Right: Chimp, a robot from Carnegie Mellon University, does the same.

The robots involved in the event weren’t always acting autonomously (although it was hard for spectators to know when they were). The challenge was designed to simulate the conditions faced by a tele-operated robot entering a nuclear power station, so communications were throttled to simulate radio interference. While this encouraged teams to give their machines some autonomy, it was often possible for a human controller to step in when things went wrong.

The teams involved in the competition used differing levels of autonomy. The team from MIT, for instance, made their Atlas robot, called Helios, capable of acting very autonomously. The team’s human operators could, for instance, point to an area that might contain a lever, and let the robot plan and execute its own course of action. However, they could also take more direct control if necessary.

In contrast, Team Nimbro from the University of Bonn, in Germany, chose more direct control, with nine different people controlling the robot during different tasks (at one point a team member donned an Oculus Rift virtual reality headset and used a gesture-tracking system to control the robot). Team Nimbro finished fourth, with seven out of eight points, while the team from MIT finished seventh, with the same number of points but a slower time. 

The teams that performed best in the challenge seemed to have taken a particularly careful approach to blending robot and human abilities. In So Kweon, principle investigator for the sensor system in DRC-Hubo, the winning robot, from KAIST, a research university in Korea, cited human-robot collaboration as key to his team’s success. “These tasks require a good combination of human operation and [the robot’s] recognition and understanding the environment,” Kweon said. “We worked very hard to make a nice balance between those two components.”
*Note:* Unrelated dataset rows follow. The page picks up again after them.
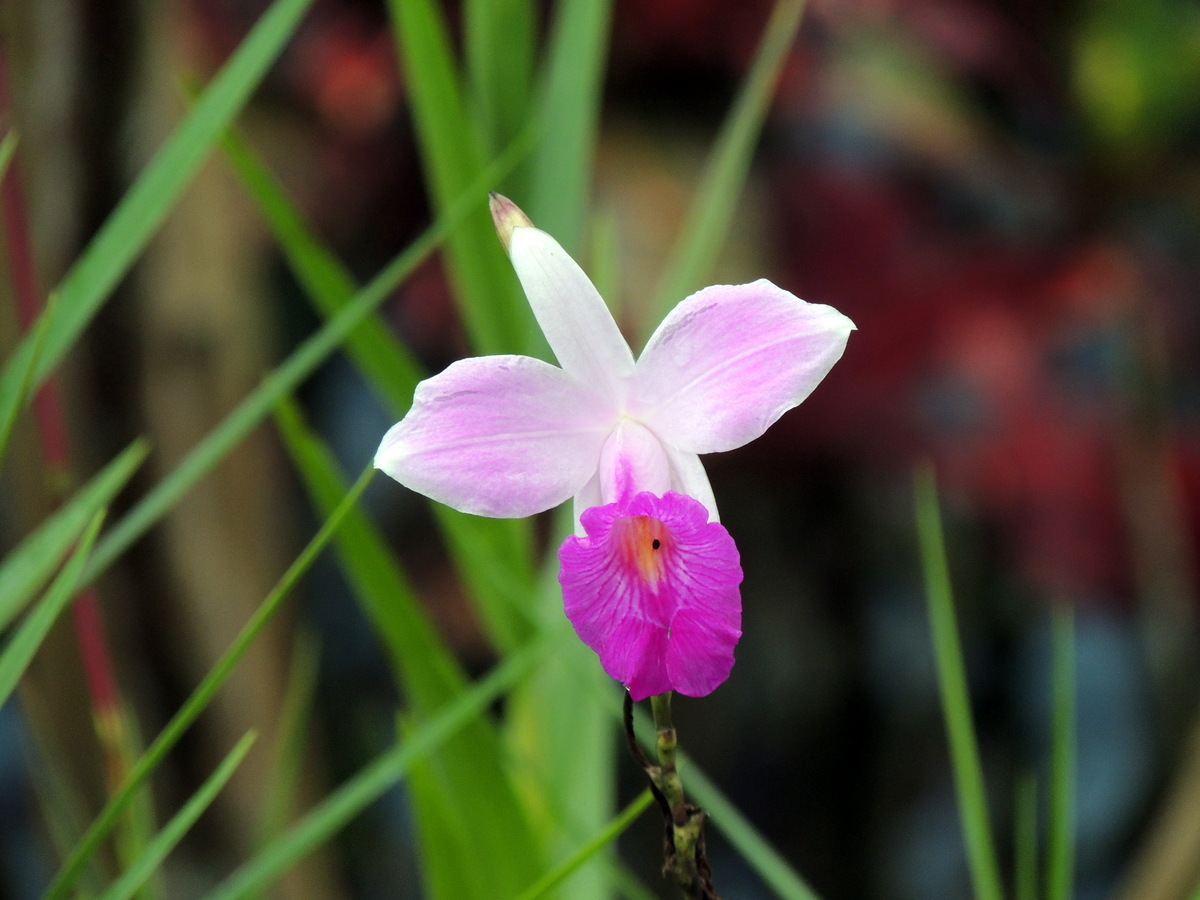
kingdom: Plantae
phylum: Tracheophyta
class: Liliopsida
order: Asparagales
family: Orchidaceae
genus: Arundina
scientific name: Arundina graminifolia
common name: Bamboo orchid
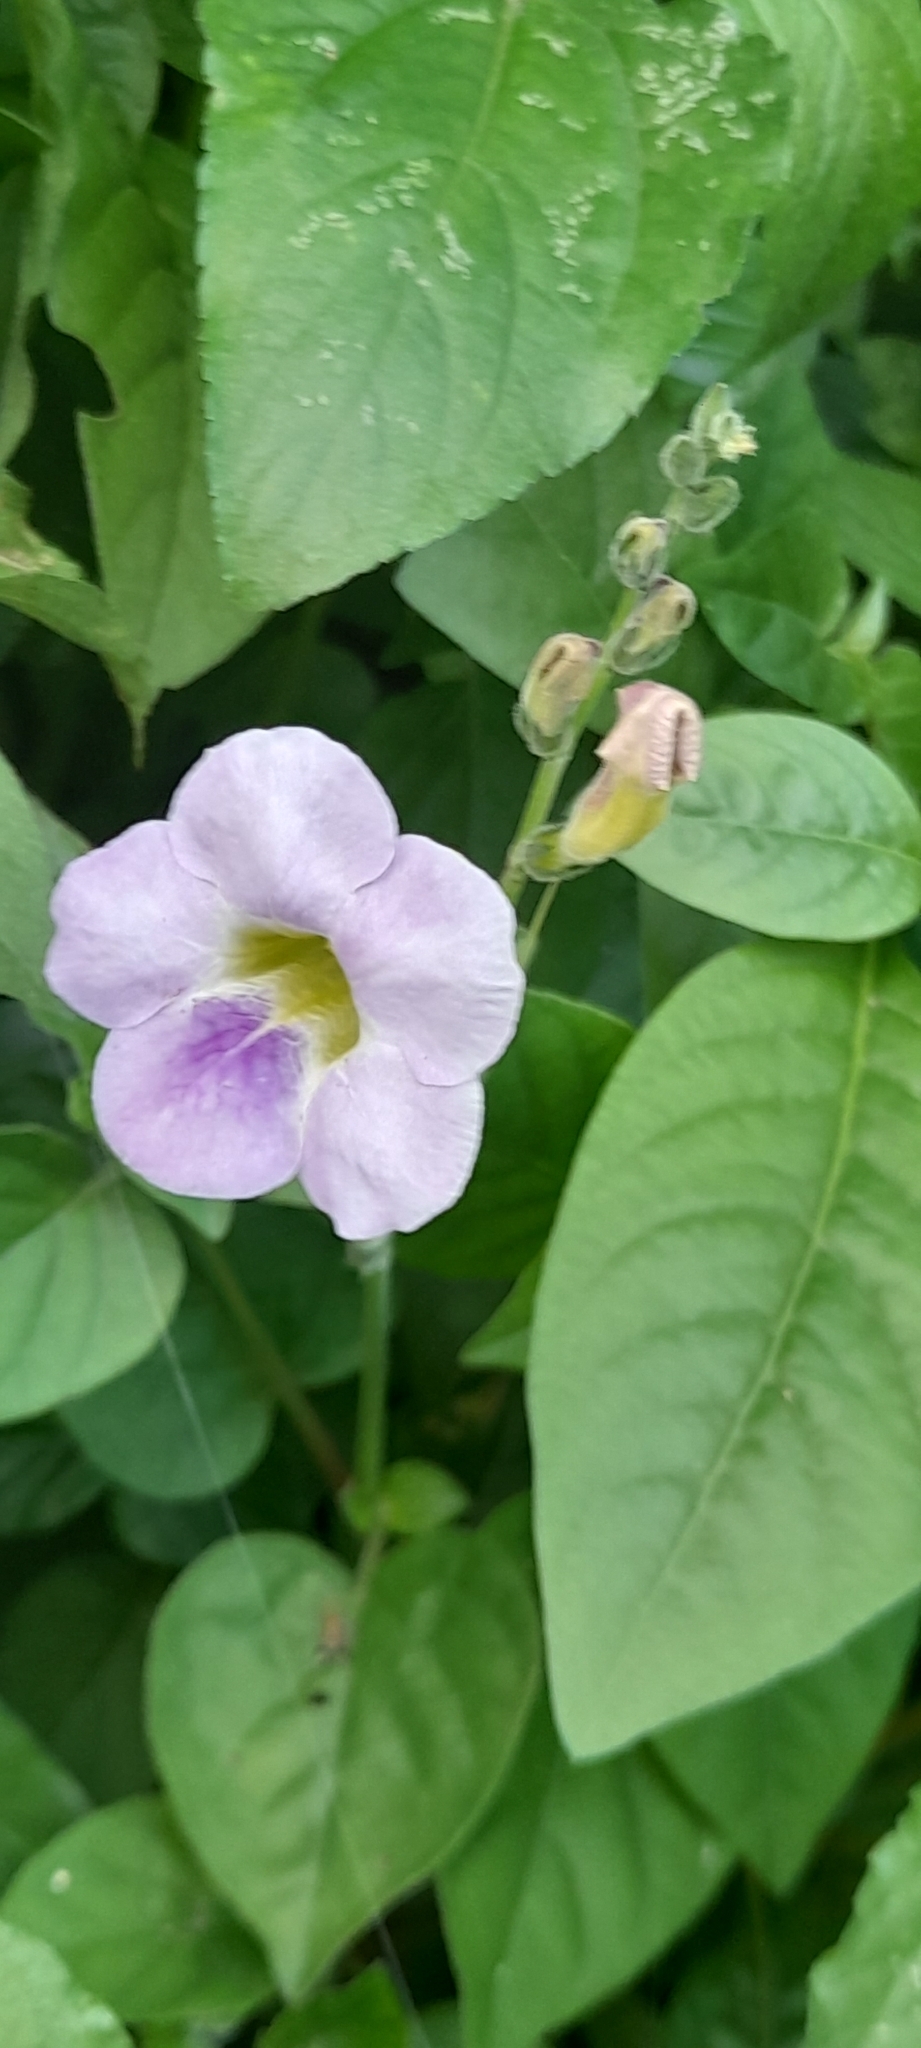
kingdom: Plantae
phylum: Tracheophyta
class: Magnoliopsida
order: Lamiales
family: Acanthaceae
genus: Asystasia
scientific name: Asystasia gangetica
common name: Chinese violet
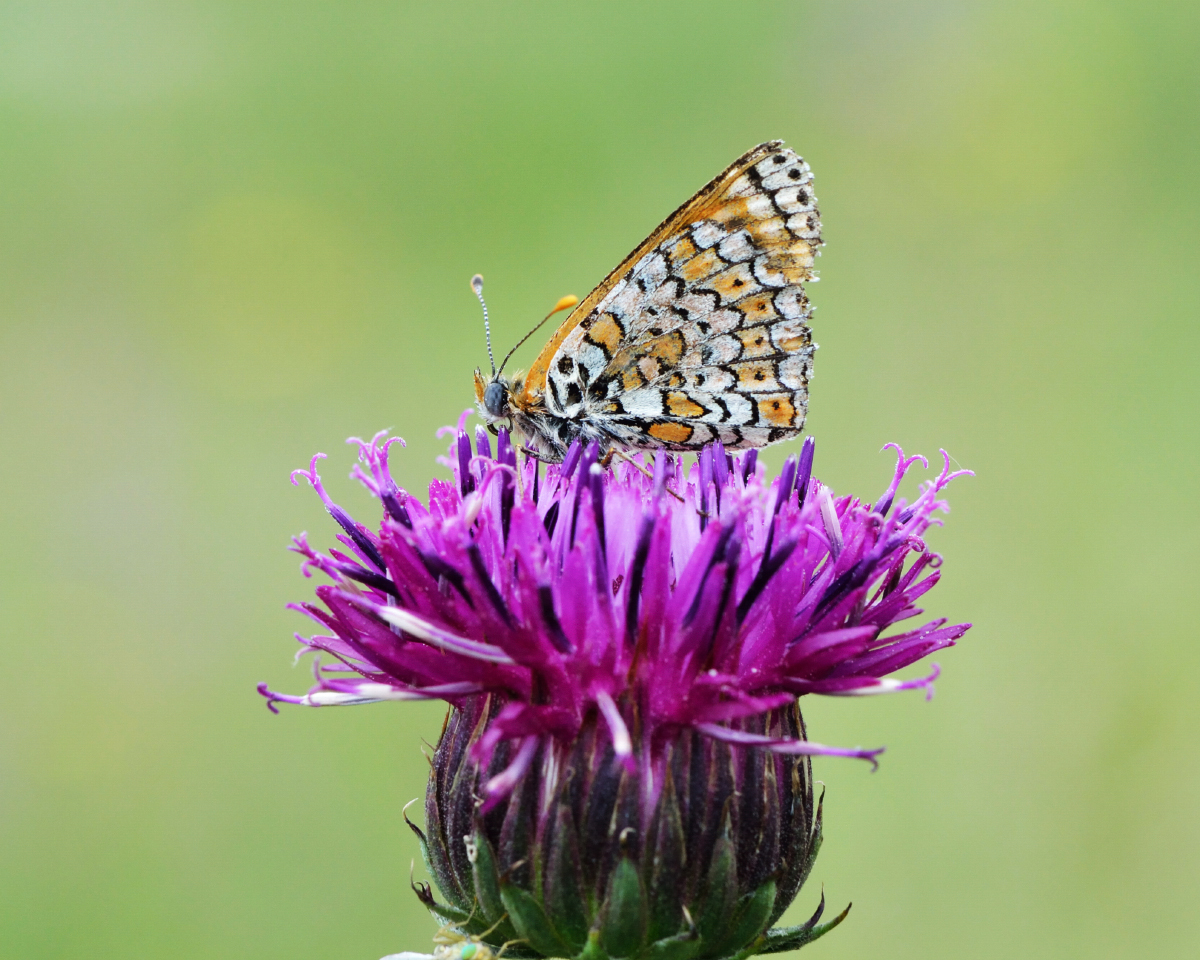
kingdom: Animalia
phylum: Arthropoda
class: Insecta
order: Lepidoptera
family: Nymphalidae
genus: Melitaea
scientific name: Melitaea cinxia
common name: Glanville fritillary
Left: Chimp rears up on its hind tracks.

Right: IHMC’s robot makes a breakthrough on the wall-drilling challenge.

The team that finished in second place, from the Florida Institute of Human and Machine Cognition, used a sliding scale of automation, allowing a human to assume more decisions and control if its robot seemed stumped, or if a simulation suggested the robot would run into problems by following its own course. Such approaches could become more important as more collaborative robots are introduced in settings such as factories.

The team from Carnegie Mellon University, which finished third, with eight points, followed a similar approach, according to team leader Tony Stentz. “The real advancement here is the robots and the humans working together to do something,” Stentz said. “The robot does what the robot’s good at, and the human does what the human is good at.”

Gill Pratt, the DARPA program manager who organized the Robotics Challenge, said it was important to realize that the level of automation in the competing robots was still quite limited, even if their actions sometimes seemed eerily natural. “These things are incredibly dumb,” he said. “They’re mostly just puppets.”